TASK INSTRUCTIONS:
(a) Decide whether each statement below agrees with the AMF framing thread. For each, answer yes or no and quote the words from the thread that decide it.
(i) In Production Suite, a canvas rectangle is defined by its width, height and pixel aspect.
(ii) In Production Suite, the offsets of the inner framing rectangle are measured from the center of the canvas.
(iii) Production Suite performs fitting at whole-pixel precision only.
(b) Write a continuation of the AMF framing thread that picks up after its final sentence.

TEXT EXCERPT:
As a bottom-line: I still find we are truly over-regulating things here, as AMF should be an XML dialect to describe color metadata only, whereas imaging stuff (incl. framing/scaling parameters) are to be regulated by separate XML namespaces that may either extend AMF, or be extended by AMF. But if this framing metadata need be specced here, I find this thread is reaching out to a very effective, generic framework.

Hey Walter!
Thank you for the feedback.

I agree

I agree

This might depend on how we decide to logically make things work: if the active and target depends and are relative to the output of the extraction, then no - I don’t agree- they should be children of extraction. If we stick to what we roughly agreed yesterday (the coordinates for active , extraction , target are all relative to the input), then I agree with you on this point too.

@JesseKorosi with this simplified way one could also attempt to find a string model that would reflect the XML structure to be fitted into ALE’s or EDLs. I suggest we take a look at how Codex handles it from their Production Suite software.

Codex is likely to change approach to framing in future applications, so please don’t dig too deep in to current behaviour w.r.t. ALE/EDL serialisation!

Production Suite requires that the user associates a framing rectangle with each source clip.
The canvas rectangle is defined by [width, height, pixelAspect]
An inner (framing) rectangle is defined by [width, height, xOffset, yOffset], where offsets are relative to the top-left corner of the canvas.

The geometry of output deliverables is similarly defined by a canvas and inner rectangle, along with fitting rules that define how a source inner rectangle should be fitted inside the target inner rectangle. All fitting is performed at sub-pixel precision.

DATA SECTION:

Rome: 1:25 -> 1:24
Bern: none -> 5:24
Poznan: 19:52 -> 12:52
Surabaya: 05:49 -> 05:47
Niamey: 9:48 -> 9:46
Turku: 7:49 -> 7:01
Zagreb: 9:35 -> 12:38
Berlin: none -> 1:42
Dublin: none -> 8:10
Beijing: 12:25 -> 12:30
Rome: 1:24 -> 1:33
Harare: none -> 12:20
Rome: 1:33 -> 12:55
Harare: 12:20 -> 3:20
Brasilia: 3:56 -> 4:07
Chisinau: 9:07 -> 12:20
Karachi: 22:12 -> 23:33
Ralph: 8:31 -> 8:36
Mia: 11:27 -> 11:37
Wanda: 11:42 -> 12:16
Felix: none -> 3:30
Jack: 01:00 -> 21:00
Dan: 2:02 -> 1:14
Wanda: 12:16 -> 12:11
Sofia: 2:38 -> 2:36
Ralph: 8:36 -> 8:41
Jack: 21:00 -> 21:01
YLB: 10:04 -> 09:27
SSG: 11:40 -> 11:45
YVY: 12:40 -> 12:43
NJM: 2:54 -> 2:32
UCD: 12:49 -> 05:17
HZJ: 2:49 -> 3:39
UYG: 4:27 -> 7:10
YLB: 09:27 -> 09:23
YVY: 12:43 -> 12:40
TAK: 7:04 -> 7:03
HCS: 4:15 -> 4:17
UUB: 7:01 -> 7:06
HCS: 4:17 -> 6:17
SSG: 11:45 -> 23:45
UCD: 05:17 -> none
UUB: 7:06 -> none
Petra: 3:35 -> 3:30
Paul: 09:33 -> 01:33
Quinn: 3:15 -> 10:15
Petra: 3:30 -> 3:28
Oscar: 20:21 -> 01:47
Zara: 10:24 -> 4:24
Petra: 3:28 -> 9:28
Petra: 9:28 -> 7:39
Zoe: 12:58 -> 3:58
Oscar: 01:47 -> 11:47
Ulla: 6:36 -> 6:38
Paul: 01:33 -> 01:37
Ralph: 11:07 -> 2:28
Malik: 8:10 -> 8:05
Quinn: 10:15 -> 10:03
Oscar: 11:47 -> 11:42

EXERCISE RESPONSES:
(a)
(i) Yes: "The canvas rectangle is defined by [width, height, pixelAspect]"
(ii) No: "where offsets are relative to the top-left corner of the canvas."
(iii) No: "All fitting is performed at sub-pixel precision."

(b)
As an example, a 2.39 framed region of a Alexa65 clip might be described as canvas=[6560,3100,1.0], inner=[6144,2574,208,263]. If mapping to a target image with canvas=[1920,1080,1.0], inner=[1824,1080,48,0] and fitting rule FitWidth, then the image would be rescaled so that the source 6144x2574 framed region aligned with the 1824-wide inner region of the target. We provide various fitting rules: FitX/FitY/FitXY.
Note that the source and target pixelAspects are used to constrain the fitting rules.

Note that we have another two parameters - biasX and biasY that allow the user to decide how to bias the position for cases where the source and target inner rectangles are not the same aspect. e.g. biasX=0 would results in top-justify, biasX=1 would result in bottom-justify.

I’m afraid I can’t make today’s call, but will be happy to engage in future conversations.

Evening metadata aficionados,

Jumping in to stoke the fire a bit…

My understanding is that framing is now being considered as an optional set of attributes because AMF is one sneeze away from a “complete” viewing recipe.

Considering AMF is being created to supplement the success and accuracy of a color management system, I’m actually inclined to suggest that framing metadata not be included in the AMF specification. I currently see it as far enough removed from color management to be considered an out-of-scope problem.

I also can’t help doubt the effectiveness of optional metadata in any system. It is a bit lame if filmmakers on-set decide to depend on preserving their framing choices in AMF, but some platform downstream has opted out of interpreting that metadata because it was optional. Additionally, we currently don’t see wide adoption of attributes that are declared as required in specifications like ST 2065-4, so what chance does optional metadata have?

My opinion above aside, I’ve read through the discussion so far in this thread to gather an understanding of the goal with specifying framing metadata. Referencing Chris’s earlier statement:

It should be possible to pass a single AMF between all of these places and get the same active image to be fit within the target area of choice within the software.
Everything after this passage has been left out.